_RAW DATA_:
============

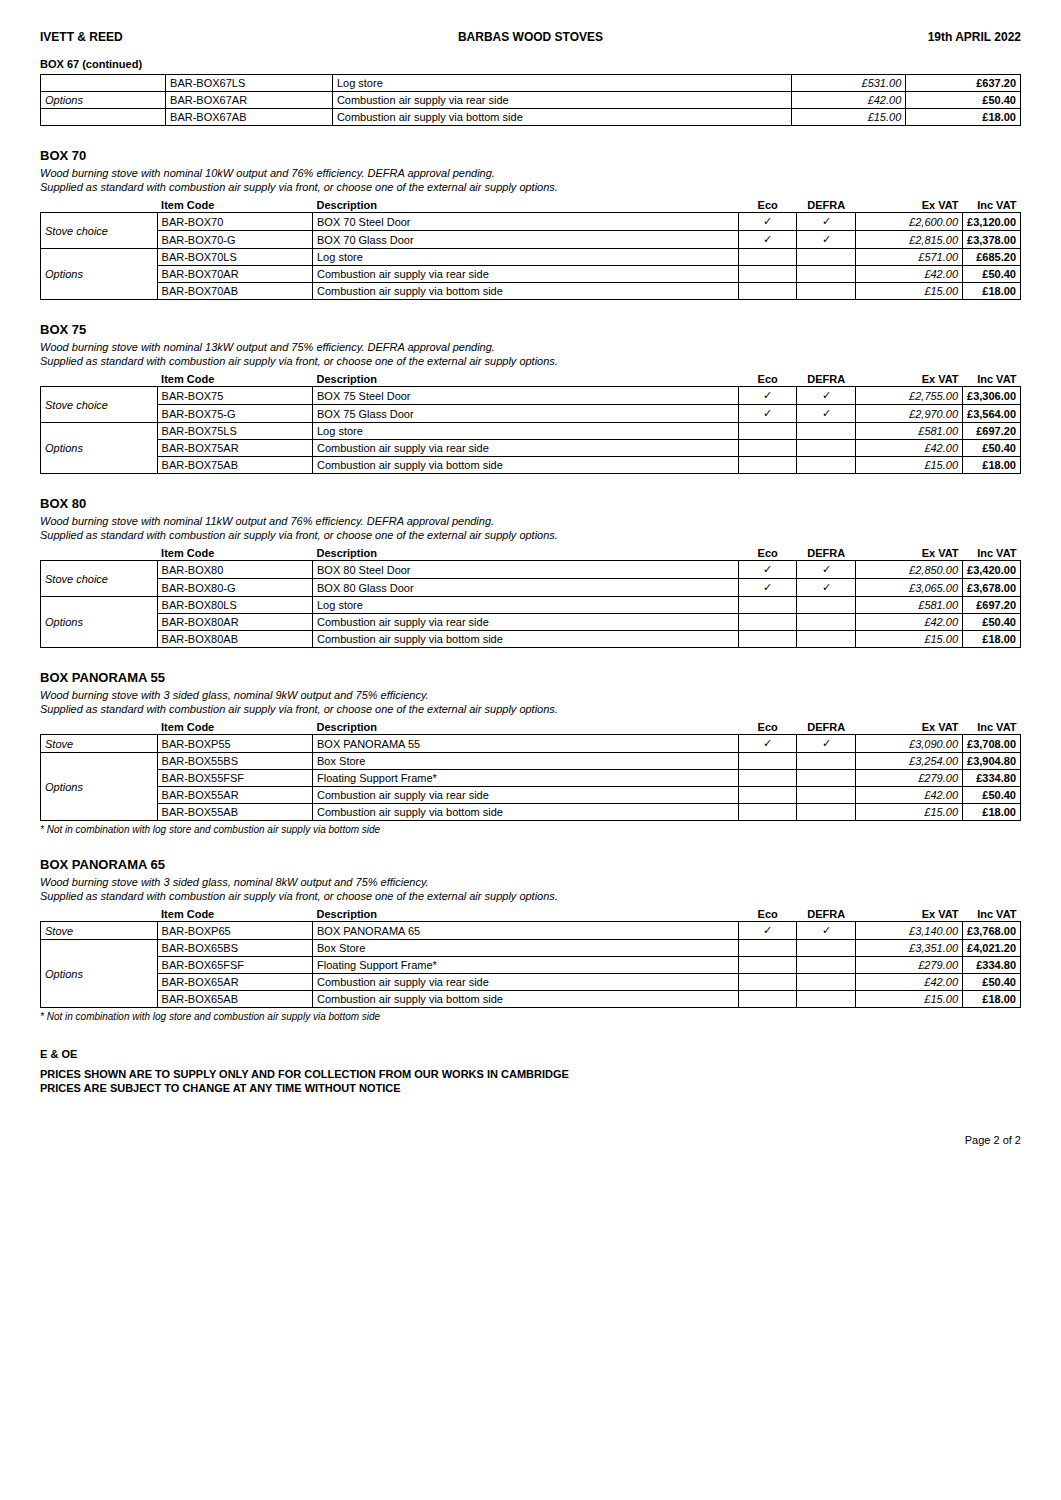IVETT & REED
BARBAS WOOD STOVES
19th APRIL 2022
BOX 67 (continued)
| | BAR-BOX67LS | Log store | £531.00 | £637.20 |
| Options | BAR-BOX67AR | Combustion air supply via rear side | £42.00 | £50.40 |
| | BAR-BOX67AB | Combustion air supply via bottom side | £15.00 | £18.00 |
BOX 70
Wood burning stove with nominal 10kW output and 76% efficiency. DEFRA approval pending.
Supplied as standard with combustion air supply via front, or choose one of the external air supply options.
| | Item Code | Description | Eco | DEFRA | Ex VAT | Inc VAT |
| --- | --- | --- | --- | --- | --- | --- |
| Stove choice | BAR-BOX70 | BOX 70 Steel Door | ✓ | ✓ | £2,600.00 | £3,120.00 |
| BAR-BOX70-G | BOX 70 Glass Door | ✓ | ✓ | £2,815.00 | £3,378.00 |
| Options | BAR-BOX70LS | Log store | | | £571.00 | £685.20 |
| BAR-BOX70AR | Combustion air supply via rear side | | | £42.00 | £50.40 |
| BAR-BOX70AB | Combustion air supply via bottom side | | | £15.00 | £18.00 |
BOX 75
Wood burning stove with nominal 13kW output and 75% efficiency. DEFRA approval pending.
Supplied as standard with combustion air supply via front, or choose one of the external air supply options.
| | Item Code | Description | Eco | DEFRA | Ex VAT | Inc VAT |
| --- | --- | --- | --- | --- | --- | --- |
| Stove choice | BAR-BOX75 | BOX 75 Steel Door | ✓ | ✓ | £2,755.00 | £3,306.00 |
| BAR-BOX75-G | BOX 75 Glass Door | ✓ | ✓ | £2,970.00 | £3,564.00 |
| Options | BAR-BOX75LS | Log store | | | £581.00 | £697.20 |
| BAR-BOX75AR | Combustion air supply via rear side | | | £42.00 | £50.40 |
| BAR-BOX75AB | Combustion air supply via bottom side | | | £15.00 | £18.00 |
BOX 80
Wood burning stove with nominal 11kW output and 76% efficiency. DEFRA approval pending.
Supplied as standard with combustion air supply via front, or choose one of the external air supply options.
| | Item Code | Description | Eco | DEFRA | Ex VAT | Inc VAT |
| --- | --- | --- | --- | --- | --- | --- |
| Stove choice | BAR-BOX80 | BOX 80 Steel Door | ✓ | ✓ | £2,850.00 | £3,420.00 |
| BAR-BOX80-G | BOX 80 Glass Door | ✓ | ✓ | £3,065.00 | £3,678.00 |
| Options | BAR-BOX80LS | Log store | | | £581.00 | £697.20 |
| BAR-BOX80AR | Combustion air supply via rear side | | | £42.00 | £50.40 |
| BAR-BOX80AB | Combustion air supply via bottom side | | | £15.00 | £18.00 |
BOX PANORAMA 55
Wood burning stove with 3 sided glass, nominal 9kW output and 75% efficiency.
Supplied as standard with combustion air supply via front, or choose one of the external air supply options.
| | Item Code | Description | Eco | DEFRA | Ex VAT | Inc VAT |
| --- | --- | --- | --- | --- | --- | --- |
| Stove | BAR-BOXP55 | BOX PANORAMA 55 | ✓ | ✓ | £3,090.00 | £3,708.00 |
| Options | BAR-BOX55BS | Box Store | | | £3,254.00 | £3,904.80 |
| BAR-BOX55FSF | Floating Support Frame* | | | £279.00 | £334.80 |
| BAR-BOX55AR | Combustion air supply via rear side | | | £42.00 | £50.40 |
| BAR-BOX55AB | Combustion air supply via bottom side | | | £15.00 | £18.00 |
* Not in combination with log store and combustion air supply via bottom side
BOX PANORAMA 65
Wood burning stove with 3 sided glass, nominal 8kW output and 75% efficiency.
Supplied as standard with combustion air supply via front, or choose one of the external air supply options.
| | Item Code | Description | Eco | DEFRA | Ex VAT | Inc VAT |
| --- | --- | --- | --- | --- | --- | --- |
| Stove | BAR-BOXP65 | BOX PANORAMA 65 | ✓ | ✓ | £3,140.00 | £3,768.00 |
| Options | BAR-BOX65BS | Box Store | | | £3,351.00 | £4,021.20 |
| BAR-BOX65FSF | Floating Support Frame* | | | £279.00 | £334.80 |
| BAR-BOX65AR | Combustion air supply via rear side | | | £42.00 | £50.40 |
| BAR-BOX65AB | Combustion air supply via bottom side | | | £15.00 | £18.00 |
* Not in combination with log store and combustion air supply via bottom side
E & OE
PRICES SHOWN ARE TO SUPPLY ONLY AND FOR COLLECTION FROM OUR WORKS IN CAMBRIDGE
PRICES ARE SUBJECT TO CHANGE AT ANY TIME WITHOUT NOTICE
Page 2 of 2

============

_AIM OF THE EXERCISE_: Every record must be transcribed faithfully, with no picture carried over.

_EXERCISE ANSWER_:
IVETT & REED
BARBAS WOOD STOVES
19th APRIL 2022
BOX 67 (continued)
| | BAR-BOX67LS | Log store | £531.00 | £637.20 |
| Options | BAR-BOX67AR | Combustion air supply via rear side | £42.00 | £50.40 |
| | BAR-BOX67AB | Combustion air supply via bottom side | £15.00 | £18.00 |
BOX 70
Wood burning stove with nominal 10kW output and 76% efficiency. DEFRA approval pending.
Supplied as standard with combustion air supply via front, or choose one of the external air supply options.
| | Item Code | Description | Eco | DEFRA | Ex VAT | Inc VAT |
| --- | --- | --- | --- | --- | --- | --- |
| Stove choice | BAR-BOX70 | BOX 70 Steel Door | ✓ | ✓ | £2,600.00 | £3,120.00 |
| BAR-BOX70-G | BOX 70 Glass Door | ✓ | ✓ | £2,815.00 | £3,378.00 |
| Options | BAR-BOX70LS | Log store | | | £571.00 | £685.20 |
| BAR-BOX70AR | Combustion air supply via rear side | | | £42.00 | £50.40 |
| BAR-BOX70AB | Combustion air supply via bottom side | | | £15.00 | £18.00 |
BOX 75
Wood burning stove with nominal 13kW output and 75% efficiency. DEFRA approval pending.
Supplied as standard with combustion air supply via front, or choose one of the external air supply options.
| | Item Code | Description | Eco | DEFRA | Ex VAT | Inc VAT |
| --- | --- | --- | --- | --- | --- | --- |
| Stove choice | BAR-BOX75 | BOX 75 Steel Door | ✓ | ✓ | £2,755.00 | £3,306.00 |
| BAR-BOX75-G | BOX 75 Glass Door | ✓ | ✓ | £2,970.00 | £3,564.00 |
| Options | BAR-BOX75LS | Log store | | | £581.00 | £697.20 |
| BAR-BOX75AR | Combustion air supply via rear side | | | £42.00 | £50.40 |
| BAR-BOX75AB | Combustion air supply via bottom side | | | £15.00 | £18.00 |
BOX 80
Wood burning stove with nominal 11kW output and 76% efficiency. DEFRA approval pending.
Supplied as standard with combustion air supply via front, or choose one of the external air supply options.
| | Item Code | Description | Eco | DEFRA | Ex VAT | Inc VAT |
| --- | --- | --- | --- | --- | --- | --- |
| Stove choice | BAR-BOX80 | BOX 80 Steel Door | ✓ | ✓ | £2,850.00 | £3,420.00 |
| BAR-BOX80-G | BOX 80 Glass Door | ✓ | ✓ | £3,065.00 | £3,678.00 |
| Options | BAR-BOX80LS | Log store | | | £581.00 | £697.20 |
| BAR-BOX80AR | Combustion air supply via rear side | | | £42.00 | £50.40 |
| BAR-BOX80AB | Combustion air supply via bottom side | | | £15.00 | £18.00 |
BOX PANORAMA 55
Wood burning stove with 3 sided glass, nominal 9kW output and 75% efficiency.
Supplied as standard with combustion air supply via front, or choose one of the external air supply options.
| | Item Code | Description | Eco | DEFRA | Ex VAT | Inc VAT |
| --- | --- | --- | --- | --- | --- | --- |
| Stove | BAR-BOXP55 | BOX PANORAMA 55 | ✓ | ✓ | £3,090.00 | £3,708.00 |
| Options | BAR-BOX55BS | Box Store | | | £3,254.00 | £3,904.80 |
| BAR-BOX55FSF | Floating Support Frame* | | | £279.00 | £334.80 |
| BAR-BOX55AR | Combustion air supply via rear side | | | £42.00 | £50.40 |
| BAR-BOX55AB | Combustion air supply via bottom side | | | £15.00 | £18.00 |
* Not in combination with log store and combustion air supply via bottom side
BOX PANORAMA 65
Wood burning stove with 3 sided glass, nominal 8kW output and 75% efficiency.
Supplied as standard with combustion air supply via front, or choose one of the external air supply options.
| | Item Code | Description | Eco | DEFRA | Ex VAT | Inc VAT |
| --- | --- | --- | --- | --- | --- | --- |
| Stove | BAR-BOXP65 | BOX PANORAMA 65 | ✓ | ✓ | £3,140.00 | £3,768.00 |
| Options | BAR-BOX65BS | Box Store | | | £3,351.00 | £4,021.20 |
| BAR-BOX65FSF | Floating Support Frame* | | | £279.00 | £334.80 |
| BAR-BOX65AR | Combustion air supply via rear side | | | £42.00 | £50.40 |
| BAR-BOX65AB | Combustion air supply via bottom side | | | £15.00 | £18.00 |
* Not in combination with log store and combustion air supply via bottom side
E & OE
PRICES SHOWN ARE TO SUPPLY ONLY AND FOR COLLECTION FROM OUR WORKS IN CAMBRIDGE
PRICES ARE SUBJECT TO CHANGE AT ANY TIME WITHOUT NOTICE
Page 2 of 2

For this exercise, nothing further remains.